Dataset entries:
--- BEGIN ---
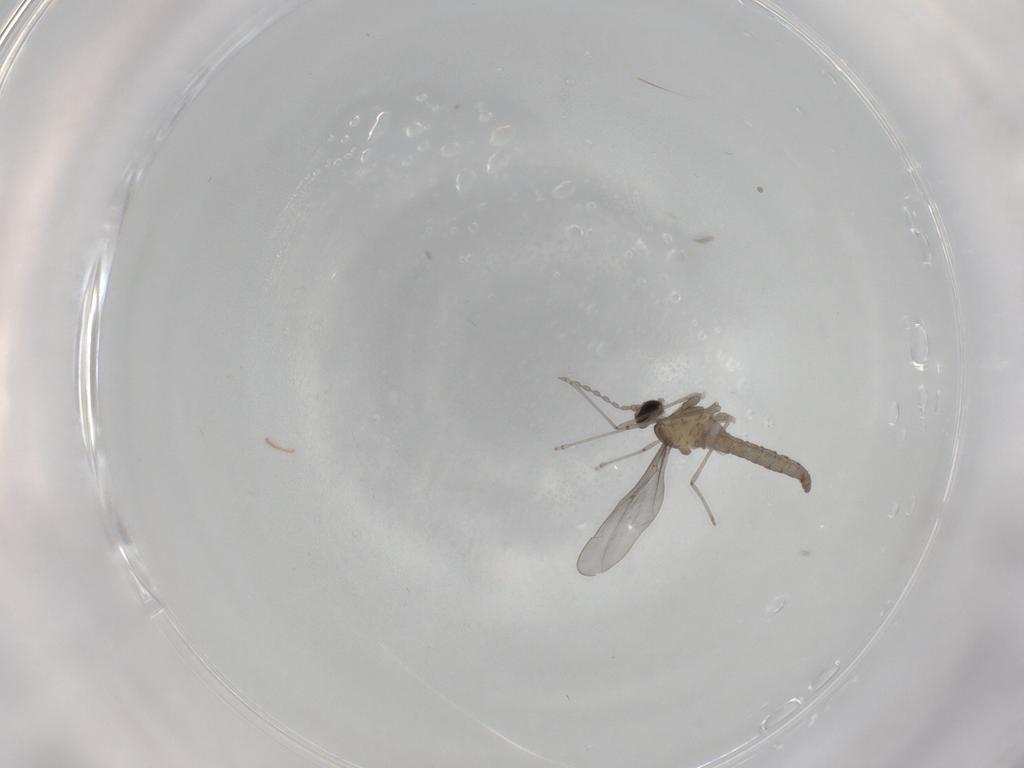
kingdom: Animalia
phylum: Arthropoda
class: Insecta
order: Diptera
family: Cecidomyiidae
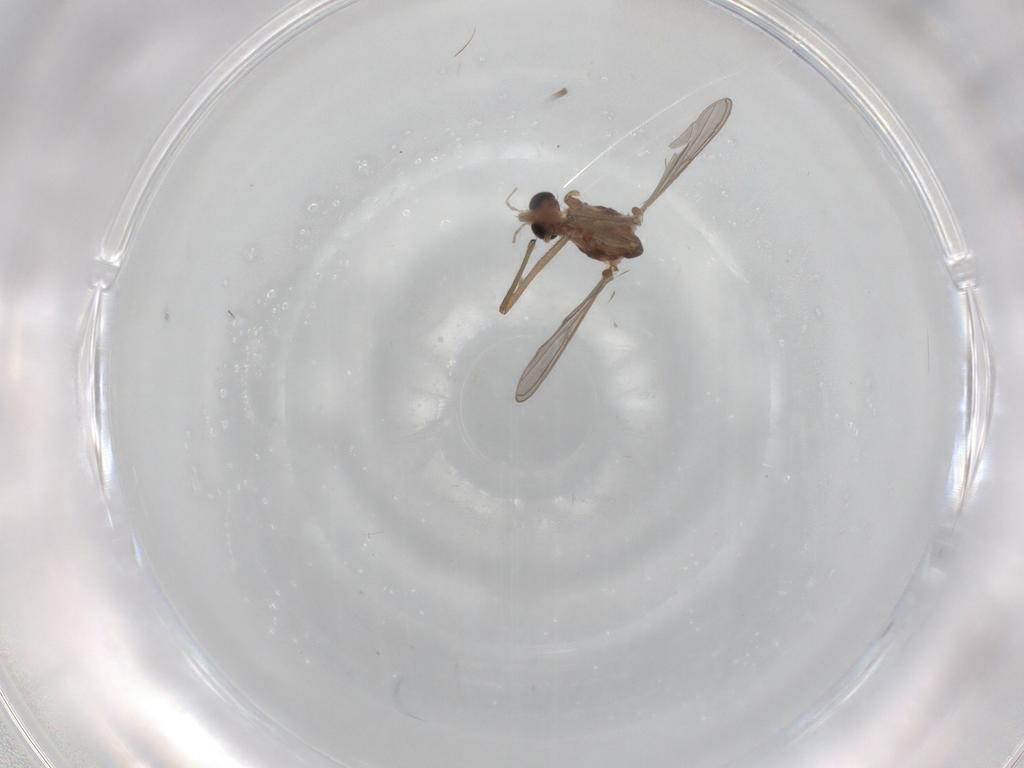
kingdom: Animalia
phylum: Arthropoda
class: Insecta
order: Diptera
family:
--- END ---
• _GIVEN REQUEST_
Recast every line of the listing above as a JSON list of strings, with one string per line and no blank lines. Leave the pictures out of the answer.

• _ANSWER TO THE EXERCISE_
[
  "kingdom: Animalia",
  "phylum: Arthropoda",
  "class: Insecta",
  "order: Diptera",
  "family: Cecidomyiidae",
  "kingdom: Animalia",
  "phylum: Arthropoda",
  "class: Insecta",
  "order: Diptera",
  "family:"
]